Retired English Teacher Corrects Trump-Signed Letter, Gives It Near-Failing Grade

“If it had been written in high school, I’d give it a D.”

A retired high school English teacher made headlines for her excoriation of what she described as a “stylistically appalling” letter that she received from the White House.

The letter, signed by President Donald Trump, would barely have received a passing grade if a high schooler had written it, Yvonne Mason, who retired last year after a 17-year teaching career in South Carolina, told The Greenville News last week.

“If it had been written in middle school, I’d give it a C or C-plus,” Mason said. “If it had been written in high school, I’d give it a D.”

The veteran teacher shared an image of the letter — covered with corrections she’d made in purple ink — on Facebook earlier this month.

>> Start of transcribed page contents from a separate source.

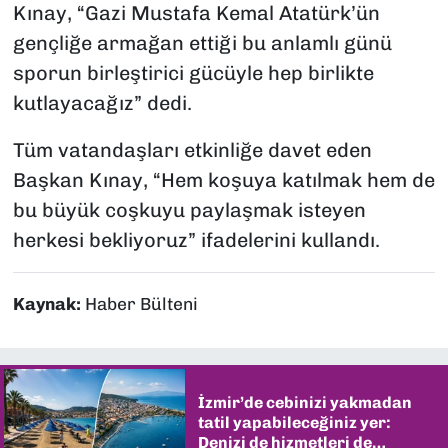
Kınay, “Gazi Mustafa Kemal Atatürk’ün
gençliğe armağan ettiği bu anlamlı günü
sporun birleştirici gücüyle hep birlikte
kutlayacağız” dedi.
Tüm vatandaşları etkinliğe davet eden
Başkan Kınay, “Hem koşuya katılmak hem de
bu büyük coşkuyu paylaşmak isteyen
herkesi bekliyoruz” ifadelerini kullandı.
Kaynak:
Haber Bülteni
İzmir’de cebinizi yakmadan
tatil yapabileceğiniz yer:
Denizi de hizmetleri de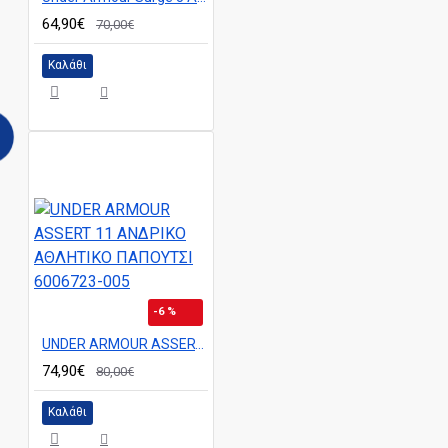
64,90€
70,00€
Καλάθι
-6 %
UNDER ARMOUR ASSERT 11 ΑΝΔΡΙΚΟ ΑΘΛΗΤΙΚΟ ΠΑΠΟΥΤΣΙ 6006723-005
74,90€
80,00€
Καλάθι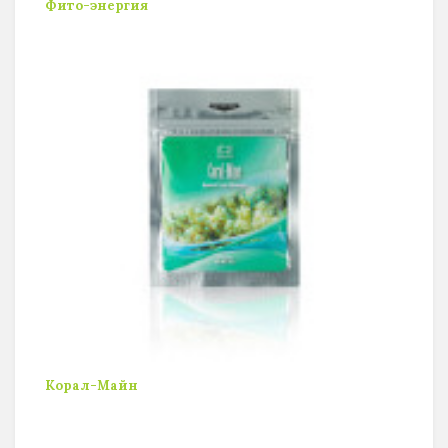
Фито-энергия
Корал-Майн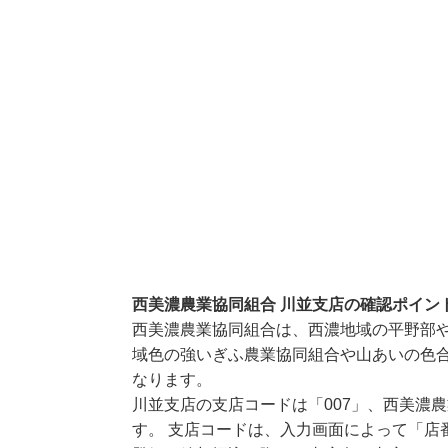
西美濃農業協同組合 川並支店の確認ポイン
西美濃農業協同組合は、西濃地域の平野部
域色の強いぎふ農業協同組合や山あいの色
なります。
川並支店の支店コードは「007」、西美濃農
す。 支店コードは、入力画面によって「店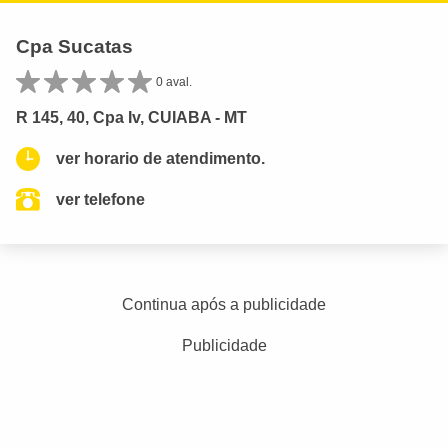
Cpa Sucatas
0 aval.
R 145, 40, Cpa Iv, CUIABA - MT
ver horario de atendimento.
ver telefone
Continua após a publicidade
Publicidade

“Have y’all tried grammar and style check?” Mason wrote at the top of the document. “OMG this is WRONG!” she wrote elsewhere, pointing out a capitalization error.

Mason said at the time that she’d be mailing the letter back to Trump.

Mason told the Greenville newspaper she received the letter from the White House after penning a note to the president beseeching him to meet individually with families of the victims of February’s Parkland, Florida, high school shooting.

She acknowledged that the letter ― which did not specifically address her suggestion but touched on school safety and gun violence more generally ― was likely written by a staff member and not the president himself.

Still, Mason said she expected more from a letter from the White House.

“When you get letters from the highest level of government, you expect them to be at least mechanically correct,” she said.